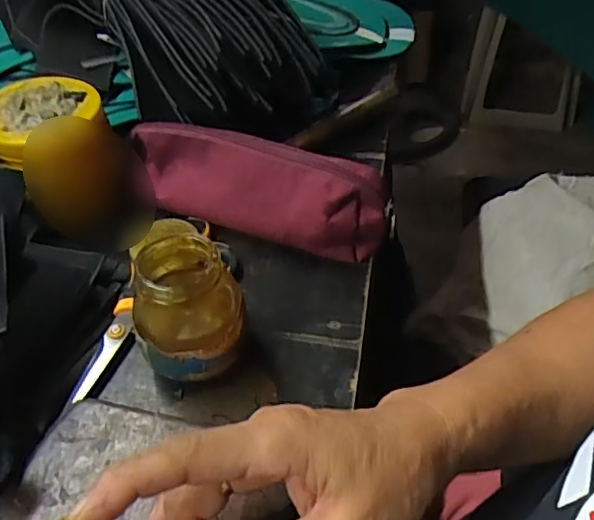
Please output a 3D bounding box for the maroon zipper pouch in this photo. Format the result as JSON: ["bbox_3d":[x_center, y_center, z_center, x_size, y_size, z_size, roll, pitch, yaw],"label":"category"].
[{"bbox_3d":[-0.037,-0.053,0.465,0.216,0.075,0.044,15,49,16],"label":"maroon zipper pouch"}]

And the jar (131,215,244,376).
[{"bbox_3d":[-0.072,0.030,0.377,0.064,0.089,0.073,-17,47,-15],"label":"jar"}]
##############################
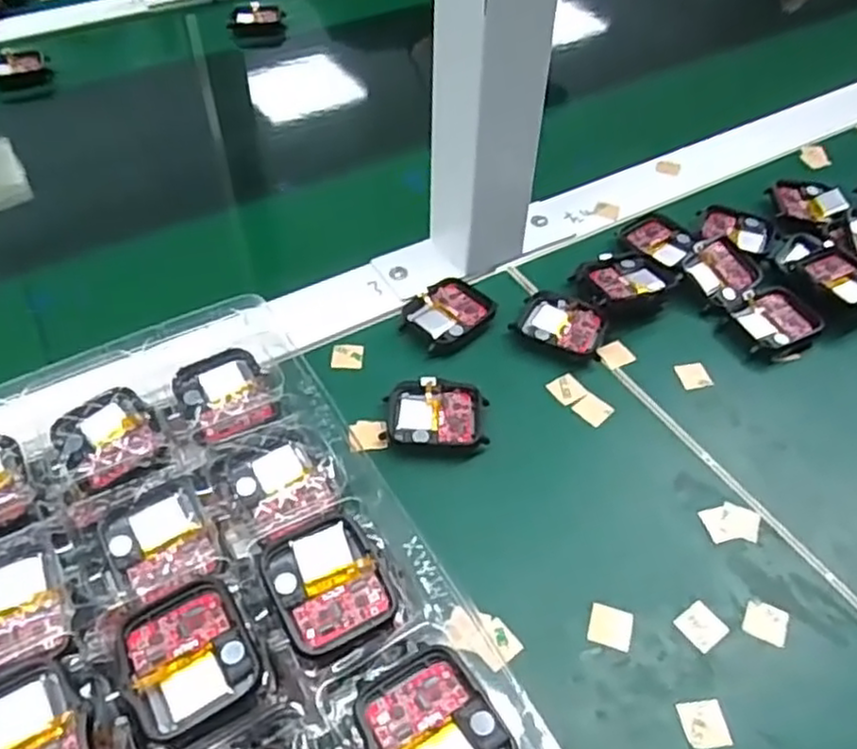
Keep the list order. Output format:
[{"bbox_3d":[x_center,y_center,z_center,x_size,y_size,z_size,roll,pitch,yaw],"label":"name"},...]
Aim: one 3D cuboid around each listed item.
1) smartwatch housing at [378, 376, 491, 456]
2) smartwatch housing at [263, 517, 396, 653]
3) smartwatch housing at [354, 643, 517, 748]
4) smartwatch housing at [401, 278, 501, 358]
##############################
▶ _What is required_
Go through the entries. Report every line that contains the word "housing".

▶ _Completed exercise_
1) smartwatch housing at [378, 376, 491, 456]
2) smartwatch housing at [263, 517, 396, 653]
3) smartwatch housing at [354, 643, 517, 748]
4) smartwatch housing at [401, 278, 501, 358]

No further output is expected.